Le poète Guillaume Apollinaire, en bon artilleur connaissait sans doute le code des "coups à boire" : un 75, c'était un canon, un 105, c'était une chopine, un 121 court, c'était un litre de vin pur, un 120 long, c'était un litre de vin mouillé.
Enfin, après la victoire, si «La Madelon» (paroles de Lucien Boyer, musique de Charles Borel-Clerc) verse à boire «c'est pour fêter la victoire, Joffre, Foch et Clemenceau !»
L'idée de plusieurs hommes politiques et éditorialistes de citer le Pinard à l'ordre de la Nation pour sa contribution à la victoire ne sera cependant pas retenue. Reste que pour tous, le Père Pinard a bel et bien vaincu l'ennemi.

Evocations poètiques

« ...Il serait bon d’apprendre ou de réapprendre dans nos écoles certains poèmes si beaux parce qu’ils rendent hommage à toutes les victimes de guerre.
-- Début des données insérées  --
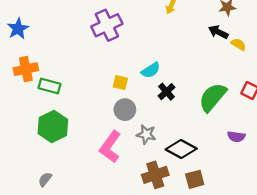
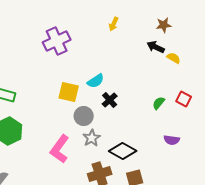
yellow square: (120, 83) -> (69, 92), size x1.5
green semicircle: (213, 97) -> (159, 103), moved, size x0.5
gray circle: (125, 110) -> (84, 116), moved
gray star: (146, 134) -> (92, 138), turned 30

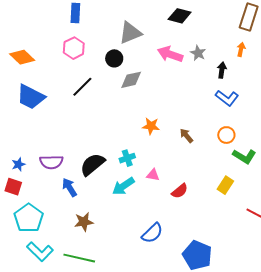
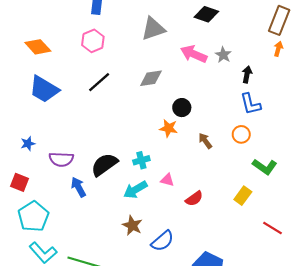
orange arrow: (241, 49) -> (278, 49), moved
black circle: (114, 58) -> (182, 108), moved
blue L-shape: (227, 98) -> (250, 104), turned 35
orange circle: (226, 135) -> (241, 134), moved
blue star: (18, 164) -> (28, 144), moved
brown star: (84, 222) -> (132, 225), moved, turned 30

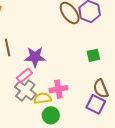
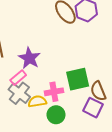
green square: (93, 55) -> (78, 79), moved, size x1.6
purple star: (35, 57) -> (29, 58), turned 30
green circle: (51, 115) -> (56, 115), moved

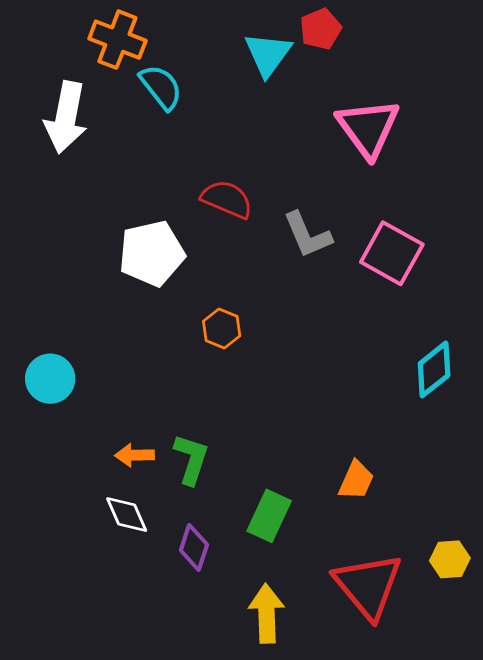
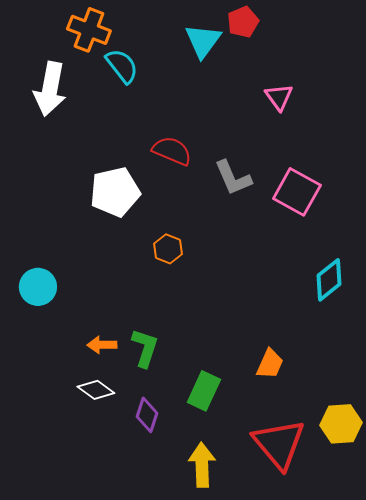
pink triangle: (368, 128) -> (279, 97), size x0.6
white diamond: (127, 515) -> (96, 390), turned -30
yellow hexagon: (450, 559) -> (341, 424), size x1.4

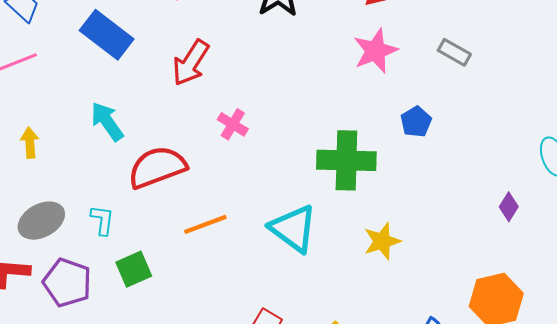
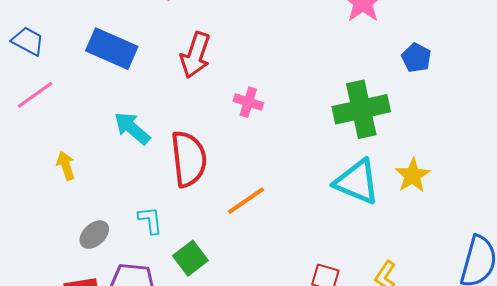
red semicircle: (157, 167) -> (189, 159), turned 118
gray ellipse: (41, 221) -> (94, 235), size x0.7
cyan triangle: (293, 228) -> (357, 182), moved

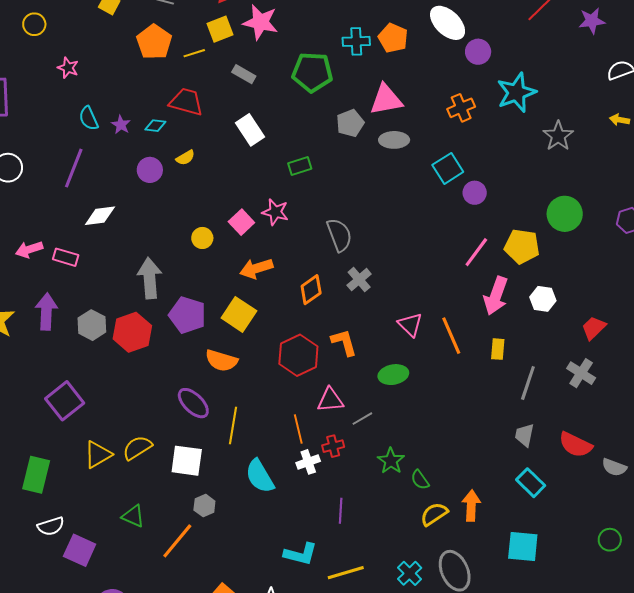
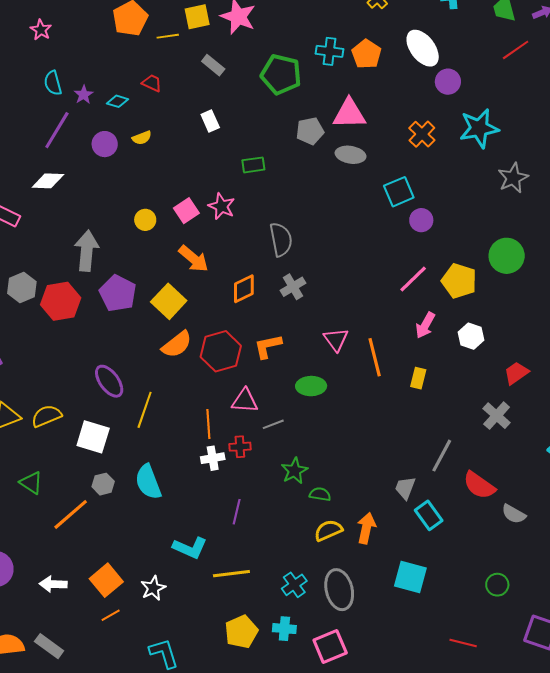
red trapezoid: (186, 102) -> (152, 83), size x0.6
orange cross: (461, 108) -> (422, 134), turned -32
white rectangle: (250, 130) -> (210, 121), size x0.7
purple line: (74, 168) -> (57, 130), moved
orange arrow: (256, 268) -> (193, 259), turned -132
pink arrow: (496, 296) -> (425, 325), size x0.7
orange L-shape: (344, 342) -> (268, 346), turned -96
orange semicircle: (221, 361) -> (177, 344), moved, turned -64
gray line: (528, 383) -> (442, 456), moved
gray trapezoid: (525, 435) -> (405, 488), moved
cyan semicircle: (260, 476) -> (148, 482), moved
green semicircle: (420, 480) -> (320, 494), turned 125

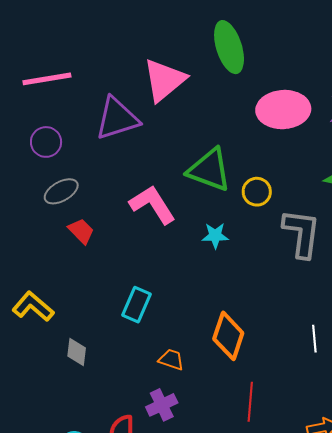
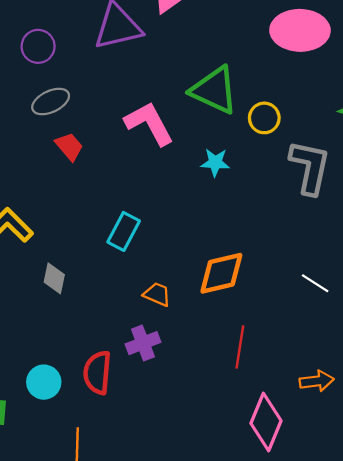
orange diamond: (228, 336) -> (221, 273), turned 54
white line: (314, 339) -> (315, 283), turned -56

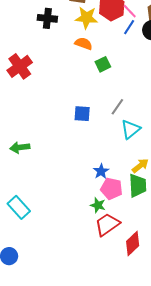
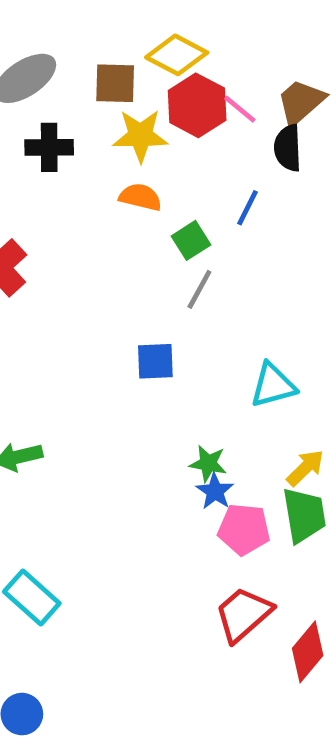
blue line: (129, 27) -> (247, 208), moved
gray line: (117, 107) -> (199, 289), moved
cyan triangle: (131, 129) -> (273, 385), turned 30
green star: (98, 205) -> (208, 463), moved

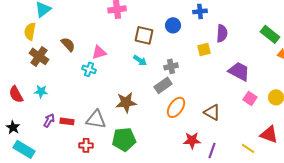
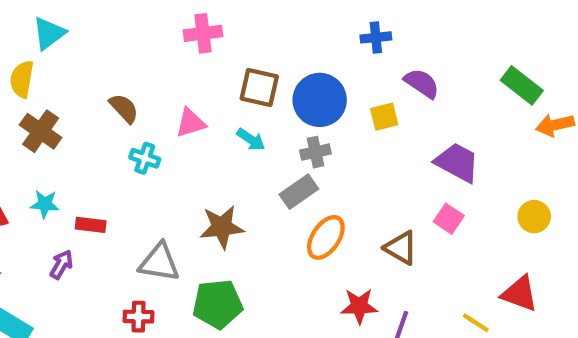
blue circle: (173, 25) -> (320, 100), moved, size x1.6
purple semicircle: (222, 33) -> (422, 83), turned -60
brown semicircle: (68, 44) -> (124, 108), moved
pink triangle: (99, 52) -> (191, 123), moved
pink square: (250, 98) -> (449, 219), moved
red rectangle: (67, 121) -> (91, 225), moved

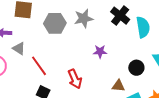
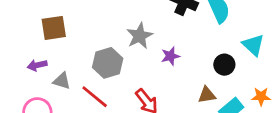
gray star: (84, 18) -> (140, 36), moved
gray hexagon: (55, 23) -> (108, 63), moved

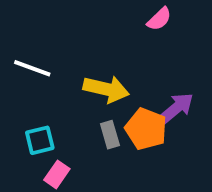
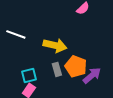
purple arrow: (176, 108) -> (92, 75), moved
cyan square: (40, 140) -> (29, 75), moved

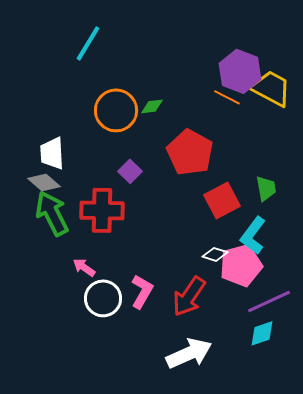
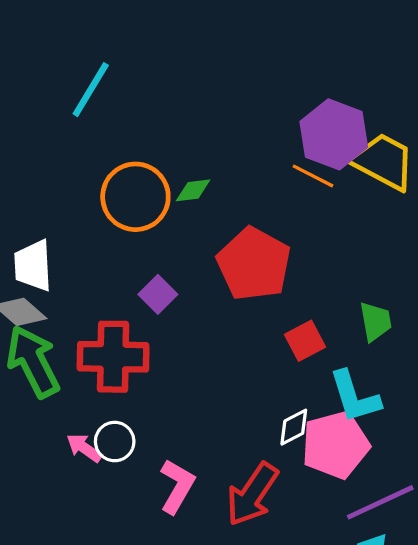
red square: (222, 200) -> (305, 341), size x0.7
cyan L-shape: (253, 235) -> (355, 397), turned -54
white diamond: (215, 254) -> (294, 427), turned -45
white circle: (103, 298) -> (115, 442), moved, size x0.7

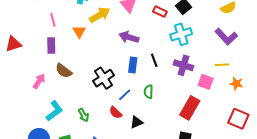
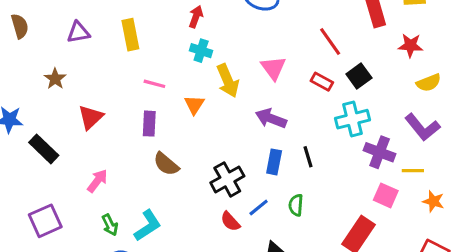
yellow arrow: (100, 15) -> (228, 81), turned 95
pink line: (53, 20) -> (154, 84), turned -64
red triangle: (13, 44) -> (91, 117), turned -30
purple cross: (183, 65) -> (380, 152), moved
pink arrow: (39, 81) -> (97, 181), moved
red semicircle: (116, 113) -> (230, 221), moved
green arrow: (83, 115) -> (110, 225), moved

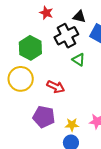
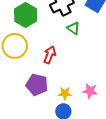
red arrow: (56, 87) -> (50, 55), turned -96

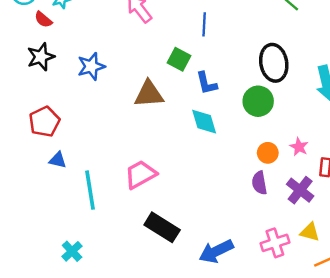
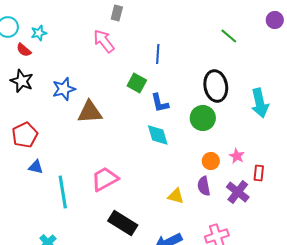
black star: (41, 57) -> (22, 81), turned -30
brown triangle: (149, 94) -> (90, 112), moved
yellow triangle: (310, 232) -> (176, 196), moved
Rappelez-vous » : (1)
Ceux qui pieusement sont morts pour la Patrie
On droit qu’à leur cercueil la foule vienne et prie.
Entre les plus beaux noms, leur nom est le plus beau.
Toute gloire près d'eux passe et tombe éphémère ;
Et, comme ferait une mère,
La voix d'un peuple entier les berce en leur tombeau !...

Victor Hugo

Je vous salue ma France, arrachée aux fantômes !
Ô rendue à la paix ! Vaisseau sauvé des eaux…
Pays qui chante : Orléans, Beaugency, Vendôme !
Cloches, cloches, sonnez l’angélus des oiseaux !

Louis Aragon

C’est un trou de verdure où chante une rivière,
accrochant follement aux herbes des haillons d’argent,
où le soleil de la montagne fière luit.
C'est un petit val qui mousse de rayons.
Un soldat jeune, bouche ouverte, tête nue,
la nuque baignant dans le frais cresson bleu dort.
Il est étendu dans l'herbe sous la nue,
pâle dans son lit vert où Ia lumière pleut.
Les pieds dans les glaïeuls, iI dort.
Souriant comme sourirait un enfant malade,
il fait un somme.
Nature, berce-le chaudement, il a froid.
Les parfums ne font pas frissonner sa narine.
Il dort dans le soleil, la main sur sa poitrine, tranquille.
Il a deux trous rouges au côté droit.

Arthur Rimbaud

(1) Extrait d’un article de Colette Serres de l'ARM 70. ("Solidarité Militaire" 2014). Elle concluait : «... des milliers de braves, hommes et femmes, ont fait le sacrifice de leur vie pour que la France demeure le Pays de la Liberté, ne l'oublions pas, ne les oublions jamais ».